Мне, конечно, страшновато, но конверт с цветком-ключом, на мой вкус, больше всего похож на приглашение. И потом, какая альтернатива? Дрожать под одеялом в ожидании незваных визитёров? Смена спальни проблему не решит.
— Сперва я поговорю с девочками. Возможно, им удастся вспомнить что-то из легенд и сказок. Что-нибудь ещё?
Похоже, Гарет ни разу не авантюрист.
А ещё он немного тугодум. Он то ли не понимает очевидного, то ли не хочет понимать. Чужаки сами выбирают время визита. Что помешает им появиться, когда нас нет? Гарет собирается оставить сестёр и тётушку Хлою наедине с угрозой? Я сомневаюсь, что он потащит их за собой в берлогу к Медведю. На его месте брать с собой Бетти я бы точно не рискнула.
Дело не в Медведе.
Разбираться с переходом придётся. И без меня Гарет на ту сторону не попадёт. Я без него — да.

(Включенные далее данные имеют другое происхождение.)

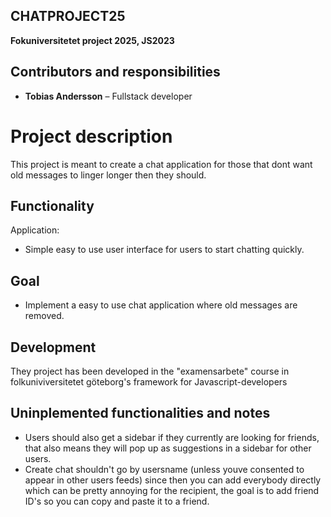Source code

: ## CHATPROJECT25

**Fokuniversitetet project 2025, JS2023**

## Contributors and responsibilities

- **Tobias Andersson** – Fullstack developer

# Project description

This project is meant to create a chat application for those that dont want old messages to linger longer then they should.

## Functionality

Application:

- Simple easy to use user interface for users to start chatting quickly.

## Goal

- Implement a easy to use chat application where old messages are removed.

## Development

They project has been developed in the "examensarbete" course in folkuniviversitetet göteborg's framework for Javascript-developers

## Uninplemented functionalities and notes

- Users should also get a sidebar if they currently are looking for friends, that also means they will pop up as suggestions in a sidebar for other users.
- Create chat shouldn't go by usersname (unless youve consented to appear in other users feeds) since then you can add everybody directly which can be pretty annoying for the recipient, the goal is to add friend ID's so you can copy and paste it to a friend.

Соваться в одиночку… неразумно.
Но мне при любом раскладе придётся сунуться, а вот для Гарета есть варианты.
Это в чём я себя убеждаю?! Не-не-не, одна я никуда не пойду.
С чего я вообще решила, что должна заниматься проблемами графа и его сестёр? С одной стороны, очевидно — я его супруга, и не просто жена по бумажкам, а признанная родовыми регалиями, с печатью-татушкой, гуляющей по телу, как ей вздумается. Но с другой стороны, изначально в основе брака простая и понятная сделка — Медведь получает родство с графом, а граф — деньги. Мои интересы ни кем из мужчин не учитывались. Конечно, Медведь мне с удовольствием заявит, что я обязана быть благодарной за титул графини, но, простите, брачная командировка на север континента без багажа — вот демонстрация истинного ко мне отношения.